### Exercise details
Reproduce word for word every line of text in the entries below, leaving out the pictures.

*** Given records ***

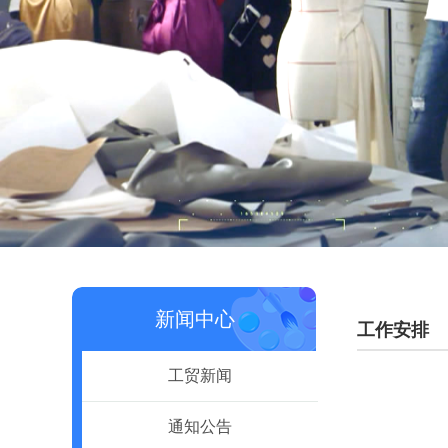
新闻中心
工作安排
工贸新闻
通知公告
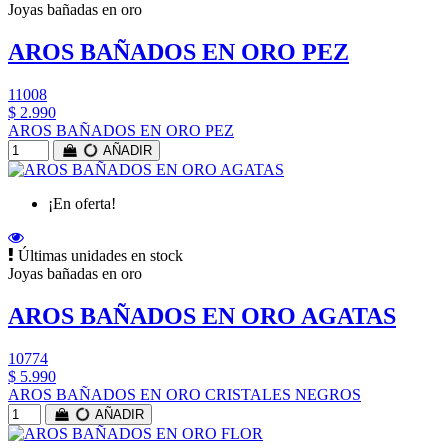
Joyas bañadas en oro
AROS BAÑADOS EN ORO PEZ
11008
$ 2.990
AROS BAÑADOS EN ORO PEZ
AÑADIR
¡En oferta!
Últimas unidades en stock
Joyas bañadas en oro
AROS BAÑADOS EN ORO AGATAS
10774
$ 5.990
AROS BAÑADOS EN ORO CRISTALES NEGROS
AÑADIR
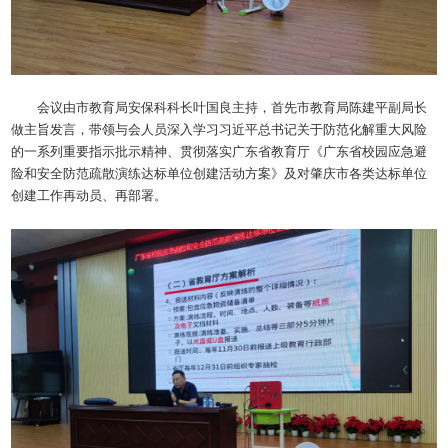
会议由市教育局安保科科长叶国良主持，首先市教育局陈建平副局长
做主旨发言，带领与会人员深入学习习近平总书记关于防范化解重大风险
的一系列重要指示批示精神、贯彻落实广东省教育厅《广东省校园应急避
险和安全防范疏散演练达标单位创建活动方案》及对肇庆市各类达标单位
创建工作再动员、再部署。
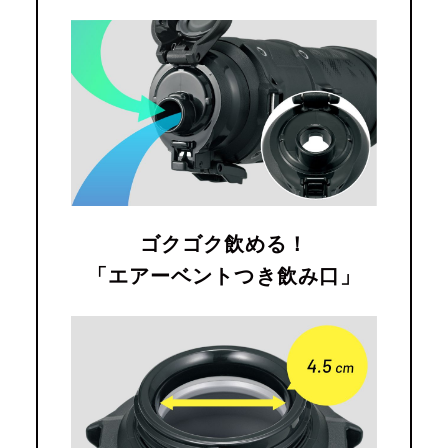
ゴクゴク飲める！
「エアーベントつき飲み口」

***

### Output below
新闻中心
工作安排
工贸新闻
通知公告
Joyas bañadas en oro
AROS BAÑADOS EN ORO PEZ
11008
$ 2.990
AROS BAÑADOS EN ORO PEZ
AÑADIR
¡En oferta!
Últimas unidades en stock
Joyas bañadas en oro
AROS BAÑADOS EN ORO AGATAS
10774
$ 5.990
AROS BAÑADOS EN ORO CRISTALES NEGROS
AÑADIR
会议由市教育局安保科科长叶国良主持，首先市教育局陈建平副局长
做主旨发言，带领与会人员深入学习习近平总书记关于防范化解重大风险
的一系列重要指示批示精神、贯彻落实广东省教育厅《广东省校园应急避
险和安全防范疏散演练达标单位创建活动方案》及对肇庆市各类达标单位
创建工作再动员、再部署。
ゴクゴク飲める！
「エアーベントつき飲み口」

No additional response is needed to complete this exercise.